Учёные задались как раз этим вопросом и пригласили МаМе. Они сканировали его мозг с помощью функциональной магнитно-резонансной томографии, причём с интервалом в несколько лет. И выяснилась удивительная вещь, которую раньше никто не знал. Чем дольше МаМе использовал прибор, тем чётче в его мозге проявлялись топографические карты: звуки схожей высоты тона возбуждали соседние нейроны, а если тона сильно расходились, то и активные нейроны были удалены друг от друга. Сигнал, приходящий по слуховым каналам, трактовался как сигнал зрения.
Новые ощущения
Такие карты наверняка можно найти в мозге летучих мышей. Только в природе они строятся с рождения, а МаМе на момент исследования перевалило за пятьдесят. Авторы эксперимента именно карты считают главным открытием: сенсорное замещение изучают давно, но теперь оно подтвердилось на уровне нервной ткани. И они пишут, что для мозга, видимо, не так важно, через какие органы чувств к нему поступают сигналы. Важнее та задача, которую приходится решать. Согласно логике авторов, область на затылке следует называть зрительной не потому, что туда идут данные от глаз, а потому, что там отображается геометрия форм. Это значит, что не только слухом можно заменить зрение. И не только зрение может быть заменено. Ещё это значит, хотя бы в теории, что можно создавать новые чувства.
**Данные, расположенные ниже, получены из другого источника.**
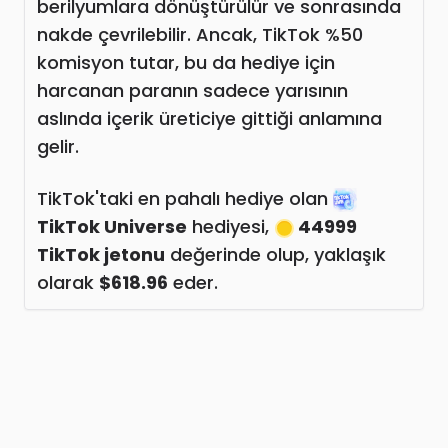
berilyumlara dönüştürülür ve sonrasında
nakde çevrilebilir. Ancak, TikTok %50
komisyon tutar, bu da hediye için
harcanan paranın sadece yarısının
aslında içerik üreticiye gittiği anlamına
gelir.
TikTok'taki en pahalı hediye olan
TikTok Universe
hediyesi,
44999
TikTok jetonu
değerinde olup, yaklaşık
olarak
$618.96
eder.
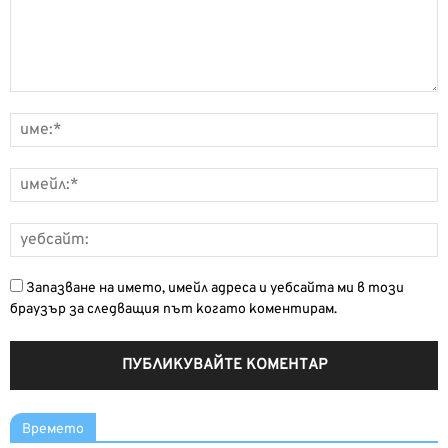
Запазване на името, имейл адреса и уебсайта ми в този
браузър за следващия път когато коментирам.
Времето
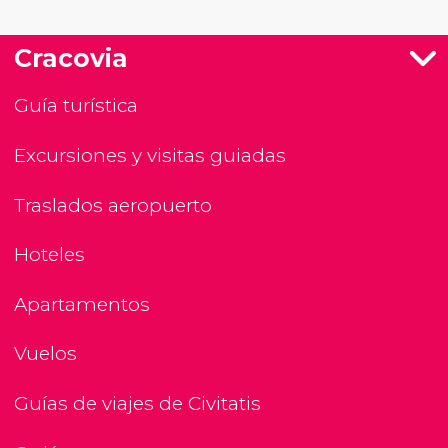
Cracovia
Guía turística
Excursiones y visitas guiadas
Traslados aeropuerto
Hoteles
Apartamentos
Vuelos
Guías de viajes de Civitatis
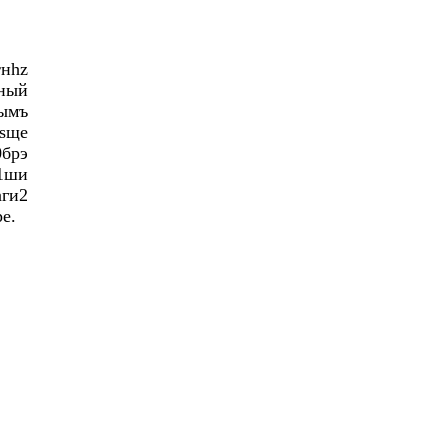
тнhz
ный
нымъ
sще
брэ
и1ши
ги2
е.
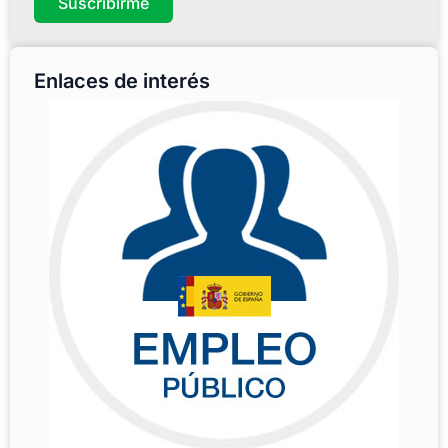
Suscribirme
Enlaces de interés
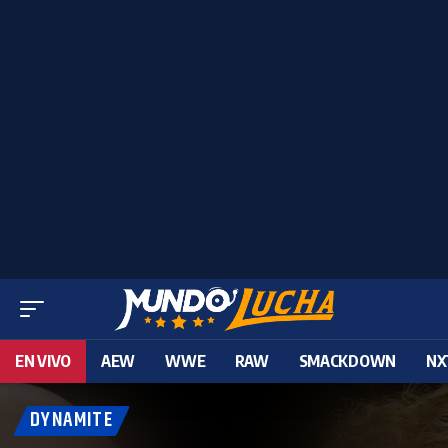
EN VIVO
AEW
WWE
RAW
SMACKDOWN
NX
DYNAMITE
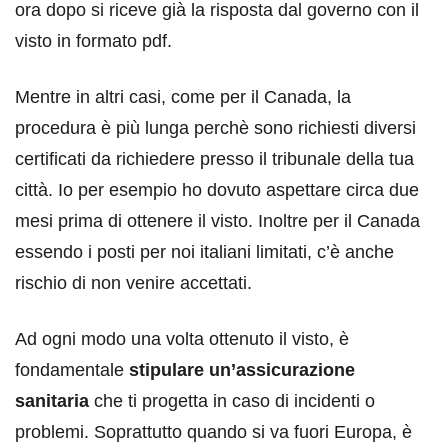
ora dopo si riceve già la risposta dal governo con il
visto in formato pdf.
Mentre in altri casi, come per il Canada, la
procedura è più lunga perchè sono richiesti diversi
certificati da richiedere presso il tribunale della tua
città. Io per esempio ho dovuto aspettare circa due
mesi prima di ottenere il visto. Inoltre per il Canada
essendo i posti per noi italiani limitati, c’è anche
rischio di non venire accettati.
Ad ogni modo una volta ottenuto il visto, è
fondamentale
stipulare un’assicurazione
sanitaria
che ti progetta in caso di incidenti o
problemi. Soprattutto quando si va fuori Europa, è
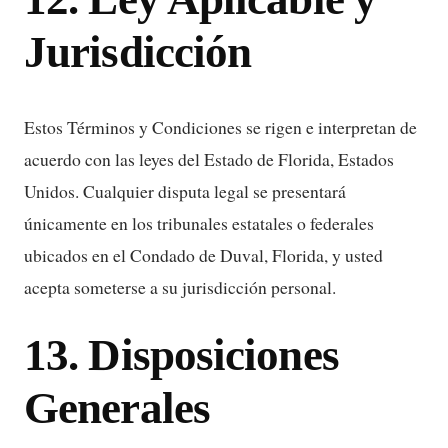
Jurisdicción
Estos Términos y Condiciones se rigen e interpretan de
acuerdo con las leyes del Estado de Florida, Estados
Unidos. Cualquier disputa legal se presentará
únicamente en los tribunales estatales o federales
ubicados en el Condado de Duval, Florida, y usted
acepta someterse a su jurisdicción personal.
13. Disposiciones
Generales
Люди смогут ощущать магнитные поля, или видеть в инфракрасном диапазоне, или «слышать» работу своих внутренних органов. И даже напрямую воспринимать эмоции других, если устройства доставят такие сигналы в мозг.
Реализовать эти и другие идеи позволяет нейропластичность, которая сохраняется, как считают учёные, и во взрослом возрасте. Нюанс лишь в том, что всё в биологии имеет цену. Новые ощущения и новые каналы восприятия будут менять мозг, «вышивая» на нём сенсорные карты или образы, и влиять на натуральные чувства и мышление. А если канал вдруг прекратит вещание, то для человека это будет сродни потере зрения или слуха.
Неврологи, работавшие с МаМе, завершают статью признанием, что их эксперимент не просто сообщает об адаптации зрелого мозга. Он побуждает ещё подумать и о том, как технологии вроде дополненной реальности и интерфейса «мозг–машина» будут вклиниваться в естественные схемы и функции нервной системы. Мы ведь об этом почти совсем не знаем. А незнание в данном случае, как известно, не освобождает от ответственности.